I’m a sucker for a good fairy tale, me. It started young, with the likes of Goldilocks and the Three Bears, a touch of Red Riding Hood, Rumplestiltskin and all that crowd. Couldn’t stop myself: I was hooked, needed a fix.
Years later, coming to Scotland, I discovered the folk tales of kelpies, and selkies, of Tam Lin and the great tales of the Travellers such as Duncan Williamson. And a trip to Ireland many years ago brought me into contact with a great mass of stories hundreds of years old. Great tales – find the Sons of Tureen and marvel.
So at the Edinburgh International Book Festival it was a pleasure for me to hear about a new collection of Victorian Fairy Tales, direct from the editor himself. Michael Newton has brought out Victorian Fairy Tales, an anthology of the classic tales plus a few lesser known ones.
In his conversation with Stuart Kelly and a frighteningly knowledgable audience Michael (“I’m a fan of melancholy”) Newton points out the grittiness in these stories, but also emphasises how fairy tales were where children grew up in their stories. And fairy tales take us to other places, places of resistance to modern life. Newton quotes Tolkien, saying they open up a place of wonder. He argues also that the Victorians were more literate than we are today: now there’s a point of discussion.
Newton mentioned the spate of recent films based on fairy tales such as The Huntsman and Snow White and the Huntsman, but pointing out that Kenneth Branagh’s Cinderella was a straight telling of the story.
But it was Kelly’s question that caught my attention: who writes the sincere fairy tales now?
As an editor of a science fiction magazine, I’m aware of the danger that I could be accused of wielding a hammer while looking for nails everywhere, but it isn’t a big leap to think that this is exactly what a lot of short SF stories are: sincere fairy tales. Just looking at one issue of a recent magazine, say, Shoreline of Infinity, for example: we have a story of lighthouses sharing tales over a few pints; a morality tale involving a time machine; a story about looking at the world through another’s eyes and … well I don’t want to spoil you if you are yet to read a copy.

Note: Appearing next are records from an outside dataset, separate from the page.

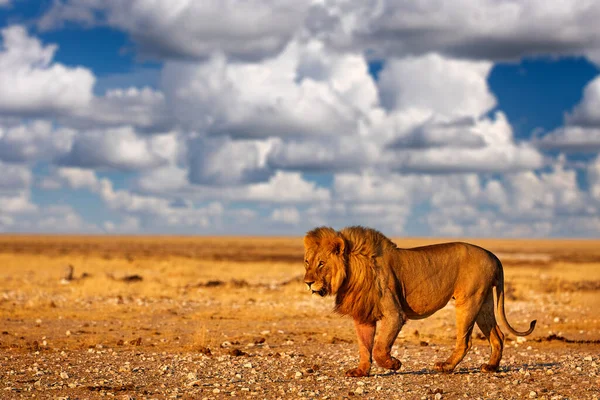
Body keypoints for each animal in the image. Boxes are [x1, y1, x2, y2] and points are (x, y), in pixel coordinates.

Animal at [302, 227, 536, 376]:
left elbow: (379, 347)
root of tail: (494, 256)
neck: (351, 272)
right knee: (498, 335)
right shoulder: (363, 315)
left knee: (466, 341)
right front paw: (360, 372)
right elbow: (364, 347)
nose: (307, 282)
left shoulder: (394, 314)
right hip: (484, 301)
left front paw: (394, 364)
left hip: (468, 301)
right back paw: (491, 367)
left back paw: (446, 366)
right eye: (307, 262)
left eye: (321, 263)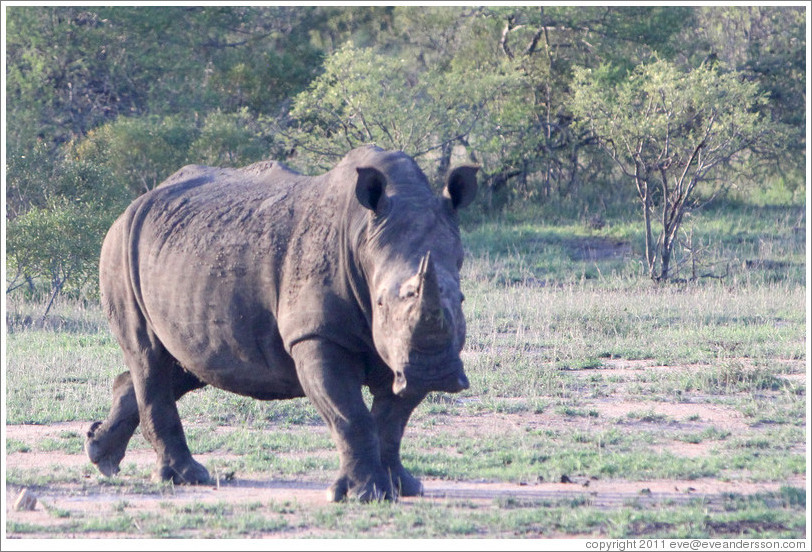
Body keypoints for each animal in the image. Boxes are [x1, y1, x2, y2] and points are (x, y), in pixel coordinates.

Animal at [85, 145, 478, 501]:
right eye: (381, 302)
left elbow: (391, 422)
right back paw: (185, 477)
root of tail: (134, 204)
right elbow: (351, 416)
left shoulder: (401, 356)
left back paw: (101, 454)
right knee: (149, 357)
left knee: (186, 363)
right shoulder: (316, 334)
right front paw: (364, 495)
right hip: (118, 249)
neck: (363, 237)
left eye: (460, 300)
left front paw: (403, 487)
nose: (434, 373)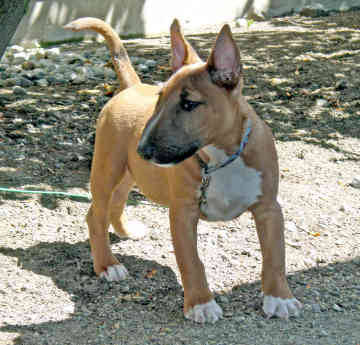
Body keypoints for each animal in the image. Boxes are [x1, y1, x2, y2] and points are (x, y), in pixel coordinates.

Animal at [64, 16, 300, 322]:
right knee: (95, 216)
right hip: (107, 169)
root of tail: (130, 87)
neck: (222, 157)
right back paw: (107, 264)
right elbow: (191, 261)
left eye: (189, 104)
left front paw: (279, 298)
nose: (143, 150)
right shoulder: (182, 213)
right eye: (159, 99)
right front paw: (201, 303)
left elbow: (275, 256)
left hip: (129, 173)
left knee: (117, 202)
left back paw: (125, 231)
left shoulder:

And looking back at my favourite short SF story writer, Ray Bradbury, many of his stories could fit the bill. His short The Pedestrian springs to mind, for example, a foretelling of the horrors of a TV fixated world.
Interestingly, the author that sprang instantly to mind in answer to Kelly’s question was Angela Carter. Neil Gaiman quickly followed. My case rests, m’lud.